Abstract Computation of chemical equilibria in multiphase systems by Gibbs free energy minimization under constraints set by the material balance has increasing interest in many application fields, including materials technology, metallurgy and chemical engineering. The results are utilised in multi-phase equilibrium studies or as parts of equilibrium-based process simulation. Yet, there exist a number of practical problems where the chemical system is influenced by other constraining factors such as surface energy or electrochemical charge transport. For such systems, an extended Gibbs energy method has been applied. In the new method, the potential energy is introduced to the Gibbs energy calculation as a Legendre transformed work term divided into substance specific contributions. The additional constraint potential is then represented by a supplementary undertermined Lagrange multiplier. In addition, upper bounds on the amounts of products can be set, which then limit the maximum extents of selected spontaneous chemical reactions in terms of affinity. The range of Gibbs energy calculations can then be extended to new intricate systems. Example models based on free energy minimisation have been made e.g. for surface and interfacial systems, where the surface, interfacial or adsorbed atomic or molecular layers are modeled as separate phases.
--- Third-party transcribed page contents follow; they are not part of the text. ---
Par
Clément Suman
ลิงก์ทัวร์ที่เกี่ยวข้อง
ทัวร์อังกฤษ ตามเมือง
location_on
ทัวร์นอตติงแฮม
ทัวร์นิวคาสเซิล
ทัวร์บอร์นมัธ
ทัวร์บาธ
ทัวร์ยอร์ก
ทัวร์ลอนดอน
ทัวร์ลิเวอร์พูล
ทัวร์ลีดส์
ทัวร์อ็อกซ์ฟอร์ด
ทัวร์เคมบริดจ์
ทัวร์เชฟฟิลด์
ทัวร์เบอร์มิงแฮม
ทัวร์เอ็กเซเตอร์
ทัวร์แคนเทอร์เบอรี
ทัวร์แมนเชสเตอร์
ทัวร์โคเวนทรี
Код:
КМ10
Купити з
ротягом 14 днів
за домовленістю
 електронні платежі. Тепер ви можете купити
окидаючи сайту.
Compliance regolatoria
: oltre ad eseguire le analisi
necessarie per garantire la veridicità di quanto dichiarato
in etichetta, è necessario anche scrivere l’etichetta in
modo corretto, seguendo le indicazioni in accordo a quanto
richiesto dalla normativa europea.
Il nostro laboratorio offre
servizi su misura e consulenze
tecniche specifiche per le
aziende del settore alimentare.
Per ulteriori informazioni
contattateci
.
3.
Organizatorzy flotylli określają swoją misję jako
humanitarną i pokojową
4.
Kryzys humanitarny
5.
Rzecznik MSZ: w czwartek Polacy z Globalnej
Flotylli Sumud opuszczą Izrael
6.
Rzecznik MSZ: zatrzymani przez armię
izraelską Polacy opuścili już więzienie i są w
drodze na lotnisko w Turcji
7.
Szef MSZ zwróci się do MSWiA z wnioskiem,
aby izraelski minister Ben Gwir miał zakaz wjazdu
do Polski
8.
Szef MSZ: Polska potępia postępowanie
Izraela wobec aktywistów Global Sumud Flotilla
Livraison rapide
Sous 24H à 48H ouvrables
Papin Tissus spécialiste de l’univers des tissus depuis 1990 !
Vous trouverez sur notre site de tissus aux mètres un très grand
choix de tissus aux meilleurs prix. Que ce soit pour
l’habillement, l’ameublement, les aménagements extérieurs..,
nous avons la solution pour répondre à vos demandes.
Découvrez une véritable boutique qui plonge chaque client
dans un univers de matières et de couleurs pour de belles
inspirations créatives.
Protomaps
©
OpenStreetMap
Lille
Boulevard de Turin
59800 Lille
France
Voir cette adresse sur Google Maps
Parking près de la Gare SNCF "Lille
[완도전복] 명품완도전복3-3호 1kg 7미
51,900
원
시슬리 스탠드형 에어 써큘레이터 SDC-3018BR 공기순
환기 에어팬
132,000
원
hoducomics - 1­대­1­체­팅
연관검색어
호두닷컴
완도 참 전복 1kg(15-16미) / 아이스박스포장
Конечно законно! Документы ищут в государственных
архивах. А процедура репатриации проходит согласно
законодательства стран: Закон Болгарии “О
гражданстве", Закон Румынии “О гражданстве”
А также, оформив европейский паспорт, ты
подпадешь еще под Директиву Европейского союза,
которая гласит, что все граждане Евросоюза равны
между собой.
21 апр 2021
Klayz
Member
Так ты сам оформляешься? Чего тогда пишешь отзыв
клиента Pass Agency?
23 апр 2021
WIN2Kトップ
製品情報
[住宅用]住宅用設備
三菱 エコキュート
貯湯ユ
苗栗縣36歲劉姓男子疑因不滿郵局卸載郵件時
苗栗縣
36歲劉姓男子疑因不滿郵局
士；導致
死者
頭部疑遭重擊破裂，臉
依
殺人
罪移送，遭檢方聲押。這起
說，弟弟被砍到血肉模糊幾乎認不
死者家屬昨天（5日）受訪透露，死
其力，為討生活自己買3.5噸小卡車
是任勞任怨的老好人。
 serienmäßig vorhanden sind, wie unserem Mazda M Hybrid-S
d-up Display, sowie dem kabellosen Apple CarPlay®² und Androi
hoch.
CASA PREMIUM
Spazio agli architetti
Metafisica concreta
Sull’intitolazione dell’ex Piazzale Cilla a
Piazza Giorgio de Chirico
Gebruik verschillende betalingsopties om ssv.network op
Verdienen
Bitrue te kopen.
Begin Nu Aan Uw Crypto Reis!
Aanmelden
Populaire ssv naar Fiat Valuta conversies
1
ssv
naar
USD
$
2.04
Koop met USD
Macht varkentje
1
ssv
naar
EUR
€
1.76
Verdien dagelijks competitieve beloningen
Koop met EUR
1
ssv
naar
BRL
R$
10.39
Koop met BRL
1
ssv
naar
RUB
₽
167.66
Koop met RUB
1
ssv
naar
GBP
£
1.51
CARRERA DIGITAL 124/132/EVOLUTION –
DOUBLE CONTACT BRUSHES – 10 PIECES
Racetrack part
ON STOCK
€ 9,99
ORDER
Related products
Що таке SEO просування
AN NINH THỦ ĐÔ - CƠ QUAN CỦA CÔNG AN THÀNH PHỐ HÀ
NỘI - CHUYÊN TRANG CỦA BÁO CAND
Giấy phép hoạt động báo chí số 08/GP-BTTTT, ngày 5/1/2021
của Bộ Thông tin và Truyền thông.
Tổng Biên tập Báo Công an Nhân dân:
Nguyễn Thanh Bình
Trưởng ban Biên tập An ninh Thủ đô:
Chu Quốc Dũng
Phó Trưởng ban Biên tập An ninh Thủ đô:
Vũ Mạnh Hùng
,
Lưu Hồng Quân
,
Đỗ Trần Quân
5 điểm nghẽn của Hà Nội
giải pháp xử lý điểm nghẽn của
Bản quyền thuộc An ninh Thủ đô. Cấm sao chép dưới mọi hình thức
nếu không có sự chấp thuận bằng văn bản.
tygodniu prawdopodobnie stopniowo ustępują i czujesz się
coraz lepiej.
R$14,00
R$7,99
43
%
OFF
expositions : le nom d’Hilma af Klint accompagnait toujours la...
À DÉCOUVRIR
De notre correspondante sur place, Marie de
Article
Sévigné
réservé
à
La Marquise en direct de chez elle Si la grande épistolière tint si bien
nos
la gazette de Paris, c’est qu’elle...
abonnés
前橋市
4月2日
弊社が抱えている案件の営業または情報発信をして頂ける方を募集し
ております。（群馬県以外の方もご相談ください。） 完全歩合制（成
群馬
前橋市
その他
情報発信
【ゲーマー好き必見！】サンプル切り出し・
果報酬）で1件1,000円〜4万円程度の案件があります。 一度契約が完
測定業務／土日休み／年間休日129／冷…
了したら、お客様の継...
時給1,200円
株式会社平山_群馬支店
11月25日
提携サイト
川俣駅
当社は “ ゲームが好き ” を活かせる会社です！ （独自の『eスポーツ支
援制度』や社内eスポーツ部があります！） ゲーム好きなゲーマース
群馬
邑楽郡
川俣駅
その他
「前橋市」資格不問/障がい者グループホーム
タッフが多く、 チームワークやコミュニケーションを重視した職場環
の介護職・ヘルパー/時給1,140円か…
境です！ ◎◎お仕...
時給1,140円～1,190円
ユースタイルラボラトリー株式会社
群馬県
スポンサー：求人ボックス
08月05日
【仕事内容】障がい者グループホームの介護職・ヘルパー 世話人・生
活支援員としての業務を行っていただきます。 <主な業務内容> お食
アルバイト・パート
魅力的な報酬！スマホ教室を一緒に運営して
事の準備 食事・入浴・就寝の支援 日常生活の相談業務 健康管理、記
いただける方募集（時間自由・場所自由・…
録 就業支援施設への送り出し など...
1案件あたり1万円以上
In an analogous fashion the partitioning effect of a semi-permeable membrane in a two-compartment aqueous system can be modeled. In such system the large ions, not permeable through the membrane, cause an uneven charge distribution of ionic species between the two compartments. In this case, the electrochemical potential difference between the two aqueous phases becomes calculated for the multi-component system. The calculated results are consistent with the Donnan equilibrium theory; however the multi-phase system may also include the gas phase and several precipitating phases, which extends the applicability of the new method. Finally, similar constraints can also be set to extents of reaction advancements, allowing usage of Gibbs energy calculations in dynamic reaction rate controlled systems.

Surface tension of a liquid metal–oxygen system using a multilayer free energy model

A constrained free energy model for an interfacial system of interacting layers is derived in the regular solution and Redlich–Kister formalisms. Composition and interfacial energies are solved using a model based on the minimisation of the total free energy of the system with a fixed interfacial area. As example cases iron–oxygen and copper–oxygen surfaces and liquid–liquid metal alloy interfaces are studied.

The combination of transformed and constrained Gibbs energies.

Gibbs free energy is the thermodynamic potential representing the fundamental equation at constant temperature, pressure, and molar amounts. Transformed Gibbs energies are important for biochemical systems because the local concentrations within cell compartments cannot yet be determined accurately. The method of Constrained Gibbs Energies adds kinetic reaction extent limitations to the internal constraints of the system thus extending the range of applicability of equilibrium thermodynamics from predefined constraints to dynamic constraints, e.g., adding time-dependent constraints of irreversible chemical change. In this article, the implementation and use of Transformed Gibbs Energies in the Gibbs energy minimization framework is demonstrated with educational examples. The combined method has the advantage of being able to calculate transient thermodynamic properties during dynamic simulation.